平成19年度秋期テクニカルエンジニア(ネットワーク)午後I 問2

ネットワークスペシャリスト試験
この記事は約4分で読めます。

今日は、平成19年度秋期テクニカルエンジニア(ネットワーク)午後I 問2を解こうと思います。

問題文および模範解答(解答のみ、解説はありません)は下のリンクからどうぞ。
※IPAのサイトで公開されているPDFにリンクしています

問題文はこちら】【模範解答はこちら

各問解説

設問1

(a)

DHCP方式では、未検疫のPCが業務用LANに接続するのを防ぐことはできますが、それは未検疫のPCに与えられたIPアドレスからの通信をFWによって遮断することによって実現しています。よって、同じSWに接続されたPC同士の通信は制御の対象外です。このため、ワームに感染したPCがSWに接続された場合、同時に接続されている他の未検疫のPCがワームに感染する危険があります。

認証機能を持ったSWではその危険を低減できるという話ですから、同じSWに接続されたPC同士の通信を制限することができることになります。SWの機能についての話ですから、ポート単位でのネットワーク制御とするのがよいでしょう。

(b)

IEEE802.1Xは、LAN接続時に認証を行うための規格です。

IEEE802.1Xによる認証システムを構成する要素は、

サプリカント(Supplicant)
接続しようとするPC上にインストールされる認証クライアントソフトウェア。

オーセンティケータ(Authenticator)
サプリカントと認証サーバの仲介をするネットワーク機器。接続するIEEE802.1Xに対応したスイッチや無線LANアクセスポイント。

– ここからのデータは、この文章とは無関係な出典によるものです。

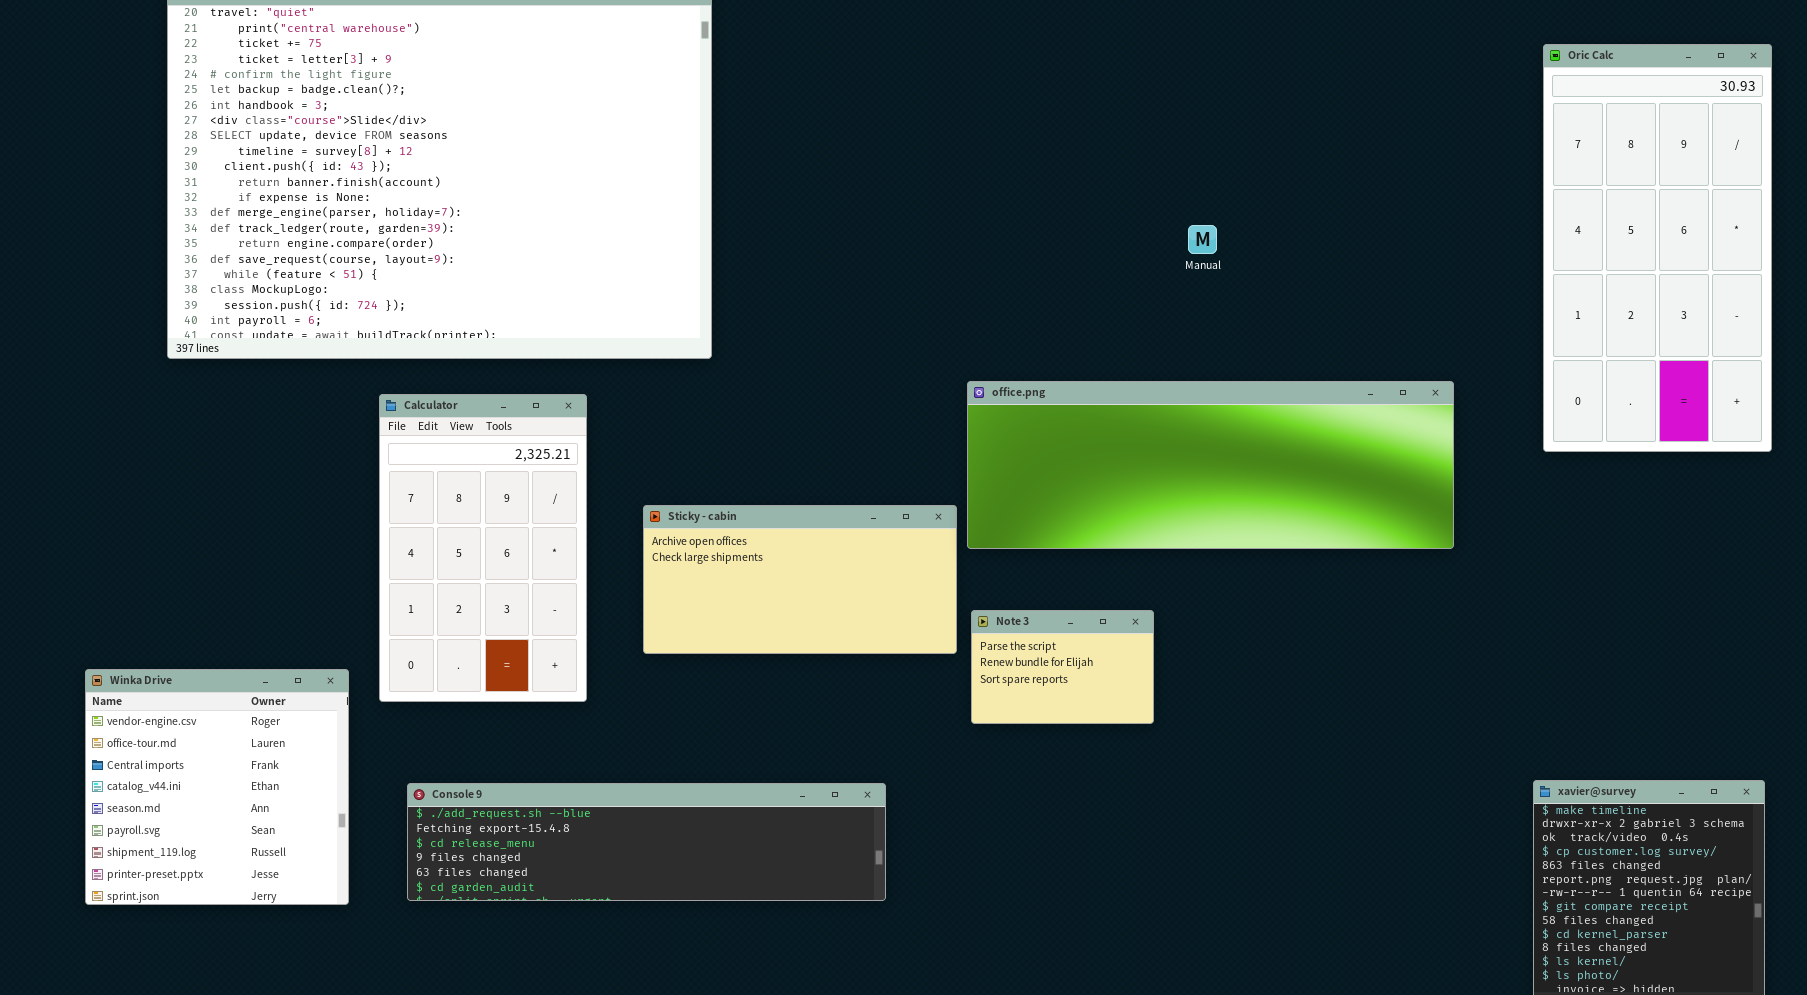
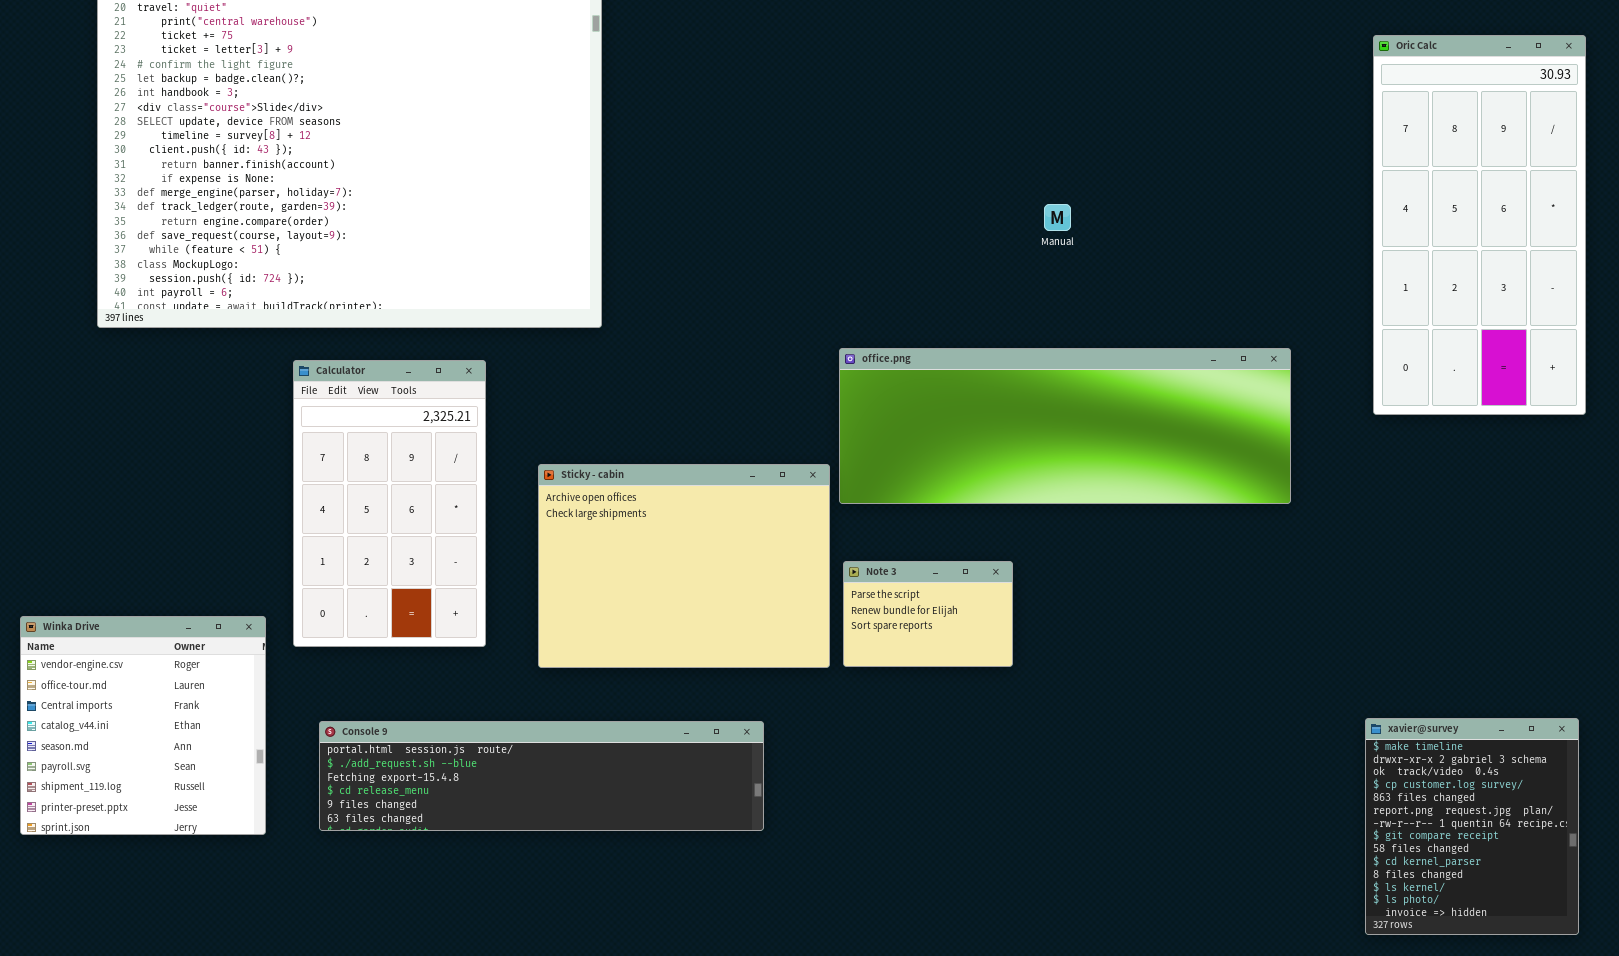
Sticky - cabin: [643,505,957,654] -> [538,464,830,668], resized
Console 9: [407,783,886,901] -> [319,721,764,831], scrolled up 1 row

認証サーバ(Authentication Server)
認証を行うサーバ。Radiusサーバを使用する。

の3つです。問題文では『 ( b )と呼ばれる認証SW』とありますので、bに当てはまるのはオーセンティケータです。

(c)

前問での説明の通り、認証サーバで使用されるプロトコルはRadiusです。

問題文中にも書かれているとおり、サプリカントとオーセンティケータの間ではEAPメッセージでやりとりされ、オーセンティケータと認証サーバの間ではRadiusをプロトコルとして使用します。

(d)

EAP-TLS(EAP-Transport Layer Security)は電子証明書を用いて認証を行う方式です。トランスポート層を暗号化し、電子証明書を交換することにより相互に認証を行うため、高度なセキュリティを確保することができます。

設問2

(1)

DHCP方式によるアクセス制御では、接続されたPCが未検疫か検疫済かの区別を、PCに割り当てられたIPアドレスによって行います。従って、接続されたPCをDHCPからIPアドレスの割り当てを受ける設定にせず、業務用LANにアクセス可能なIPアドレスを事前に設定することにより、検疫を受けることなく業務用LANにアクセスできてしまいます。

(2)

設問1の(a)で説明したとおり、DHCP方式では未検疫のPC同士が通信可能な状態にあるため、ワームに感染したPCが接続されると他のみ検疫PCも感染の危険にさらされます。

設問3

(1)

IEEE802.1Xでは、サプリカント(PC)からの通信はEAPを利用します。EAPはデータリンク層と認証層を結びつけるための層で、TCP/IPとは異なるプロトコルスタックを構成しています。このため、認証装置(認証SW)においてEAPメッセージをIPパケットに載せ替えるIPパケットに変換する)ことにより、認証サーバと通信します。

(2)

⑫はセキュリティパッチ適用状況確認に合格した場合に実行される手続きです。⑬で業務用LANへのアクセスを行っていますので、⑫によってPCの接続先が検疫用LANから業務用LANに変更されることが判ります。接続先の切り替えは認証SWのVLAN機能によって行われているので、認証サーバが認証SWに対して業務用LANのVLAN名を通知していると考えるのが良いでしょう。

(3)

IEEE802.1XはPCに対する認証なので、再度認証をすることなく接続ポートを移動することもできるのですが、このシステムではSWのポート毎にVLANを切り替えることによって検疫ネットワークと業務用ネットワークのいずれかに接続させるという仕様なので、PCがSWのポートから切り離された時点で認証を解除し、同時にSWのポートもデフォルト状態(検疫ネットワークに接続)にするのがよいでしょう。解答例のとおり『PCが認証SWのポートから抜かれたとき,VLANを認証前の状態に初期化する』となります。

解説

Radiusに関する知識がないとかなり辛い問題ですが、落ち着いて考えれば約半分は解答可能です。